___ MATERIAL FOR THIS TASK

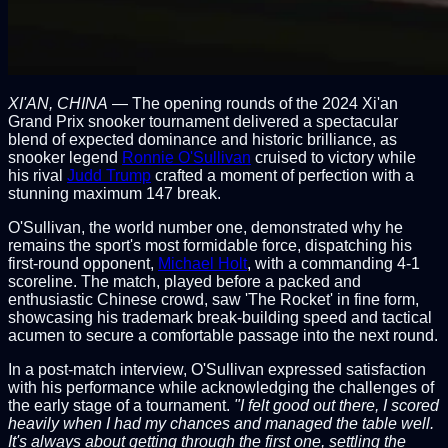
XI'AN, CHINA
— The opening rounds of the 2024 Xi'an
Grand Prix snooker tournament delivered a spectacular
blend of expected dominance and historic brilliance, as
snooker legend
Ronnie O'Sullivan
cruised to victory while
his rival
Judd Trump
crafted a moment of perfection with a
stunning maximum 147 break.
O'Sullivan, the world number one, demonstrated why he
remains the sport's most formidable force, dispatching his
first-round opponent,
Michael Holt
, with a commanding 4-1
scoreline. The match, played before a packed and
enthusiastic Chinese crowd, saw 'The Rocket' in fine form,
showcasing his trademark break-building speed and tactical
acumen to secure a comfortable passage into the next round.
In a post-match interview, O'Sullivan expressed satisfaction
with his performance while acknowledging the challenges of
the early stage of a tournament.
"I felt good out there, I scored
heavily when I had my chances and managed the table well.
It's always about getting through the first one, settling the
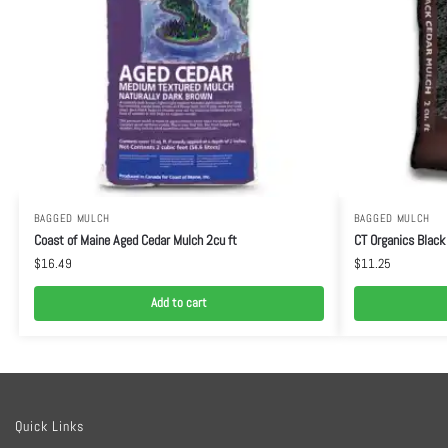
BAGGED MULCH
BAGGED MULCH
Coast of Maine Aged Cedar Mulch 2cu ft
CT Organics Black
$
16.49
$
11.25
Add to cart
Quick Links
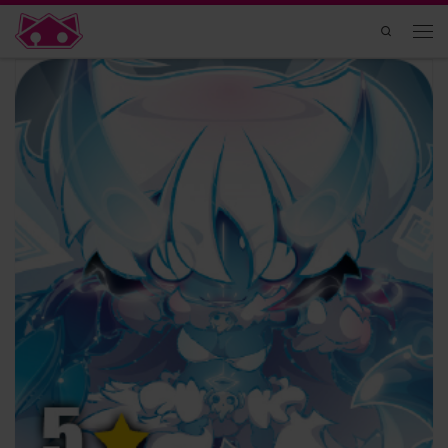
Skip to content
Search
Men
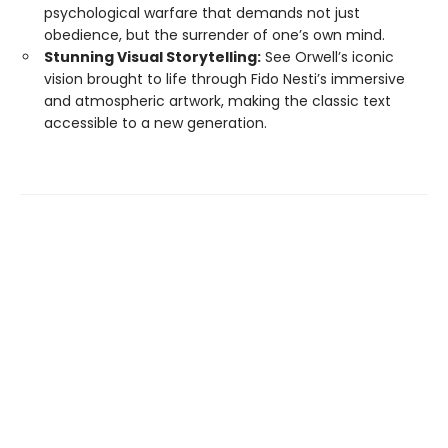
psychological warfare that demands not just
obedience, but the surrender of one’s own mind.
Stunning Visual Storytelling:
See Orwell’s iconic
vision brought to life through Fido Nesti’s immersive
and atmospheric artwork, making the classic text
accessible to a new generation.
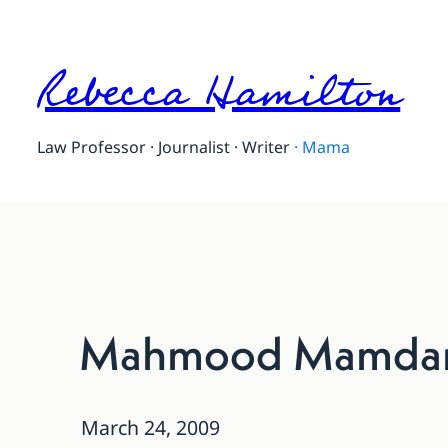
Rebecca Hamilton
Law Professor · Journalist · Writer
·
Mama
Mahmood Mamdani
March 24, 2009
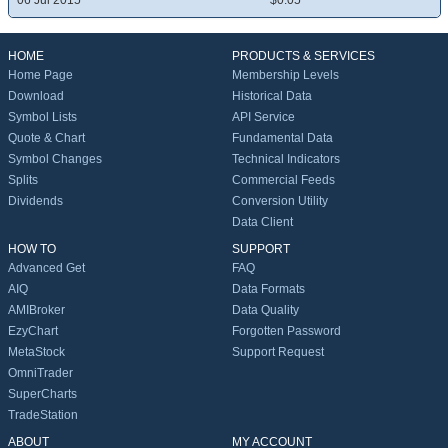
06 Jul 2015
$0.05
HOME
PRODUCTS & SERVICES
Home Page
Membership Levels
Download
Historical Data
Symbol Lists
API Service
Quote & Chart
Fundamental Data
Symbol Changes
Technical Indicators
Splits
Commercial Feeds
Dividends
Conversion Utility
Data Client
HOW TO
SUPPORT
Advanced Get
FAQ
AIQ
Data Formats
AMIBroker
Data Quality
EzyChart
Forgotten Password
MetaStock
Support Request
OmniTrader
SuperCharts
TradeStation
ABOUT
MY ACCOUNT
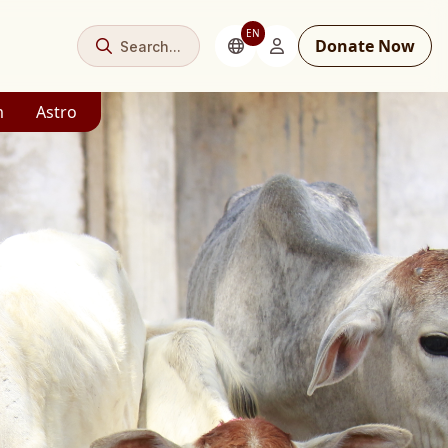
EN
Donate Now
Search...
m
Astro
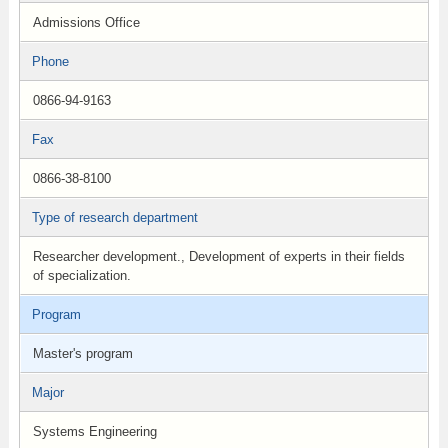
Admissions Office
Phone
0866-94-9163
Fax
0866-38-8100
Type of research department
Researcher development., Development of experts in their fields
of specialization.
Program
Master's program
Major
Systems Engineering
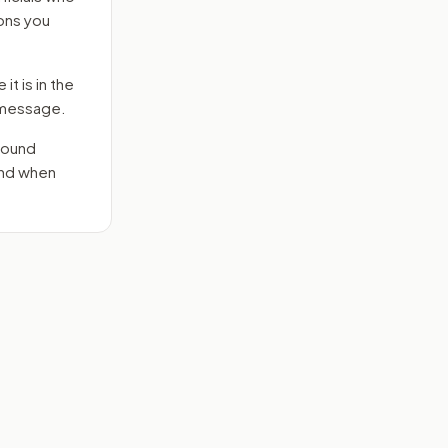
ons you
it is in the
e message.
round
end when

______

▶ [PROBLEM STATEMENT]: Can you arrange every line of text from all the items above as a numbered list, skipping blank lines and leaving the pictures out?

▶ [SOLUTION TO THE PROBLEM]:
1. XI'AN, CHINA
2. — The opening rounds of the 2024 Xi'an
3. Grand Prix snooker tournament delivered a spectacular
4. blend of expected dominance and historic brilliance, as
5. snooker legend
6. Ronnie O'Sullivan
7. cruised to victory while
8. his rival
9. Judd Trump
10. crafted a moment of perfection with a
11. stunning maximum 147 break.
12. O'Sullivan, the world number one, demonstrated why he
13. remains the sport's most formidable force, dispatching his
14. first-round opponent,
15. Michael Holt
16. , with a commanding 4-1
17. scoreline. The match, played before a packed and
18. enthusiastic Chinese crowd, saw 'The Rocket' in fine form,
19. showcasing his trademark break-building speed and tactical
20. acumen to secure a comfortable passage into the next round.
21. In a post-match interview, O'Sullivan expressed satisfaction
22. with his performance while acknowledging the challenges of
23. the early stage of a tournament.
24. "I felt good out there, I scored
25. heavily when I had my chances and managed the table well.
26. It's always about getting through the first one, settling the
27. BAGGED MULCH
28. BAGGED MULCH
29. Coast of Maine Aged Cedar Mulch 2cu ft
30. CT Organics Black
31. $
32. 16.49
33. $
34. 11.25
35. Add to cart
36. Quick Links
37. Skip to content
38. Search
39. Men
40. psychological warfare that demands not just
41. obedience, but the surrender of one’s own mind.
42. Stunning Visual Storytelling:
43. See Orwell’s iconic
44. vision brought to life through Fido Nesti’s immersive
45. and atmospheric artwork, making the classic text
46. accessible to a new generation.
47. Rebecca Hamilton
48. Law Professor · Journalist · Writer
49. ·
50. Mama
51. Mahmood Mamdani
52. March 24, 2009
53. 06 Jul 2015
54. $0.05
55. HOME
56. PRODUCTS & SERVICES
57. Home Page
58. Membership Levels
59. Download
60. Historical Data
61. Symbol Lists
62. API Service
63. Quote & Chart
64. Fundamental Data
65. Symbol Changes
66. Technical Indicators
67. Splits
68. Commercial Feeds
69. Dividends
70. Conversion Utility
71. Data Client
72. HOW TO
73. SUPPORT
74. Advanced Get
75. FAQ
76. AIQ
77. Data Formats
78. AMIBroker
79. Data Quality
80. EzyChart
81. Forgotten Password
82. MetaStock
83. Support Request
84. OmniTrader
85. SuperCharts
86. TradeStation
87. ABOUT
88. MY ACCOUNT
89. EN
90. Donate Now
91. Search...
92. m
93. Astro
94. Admissions Office
95. Phone
96. 0866-94-9163
97. Fax
98. 0866-38-8100
99. Type of research department
100. Researcher development., Development of experts in their fields
101. of specialization.
102. Program
103. Master's program
104. Major
105. Systems Engineering
106. ons you
107. it is in the
108. e message.
109. round
110. end when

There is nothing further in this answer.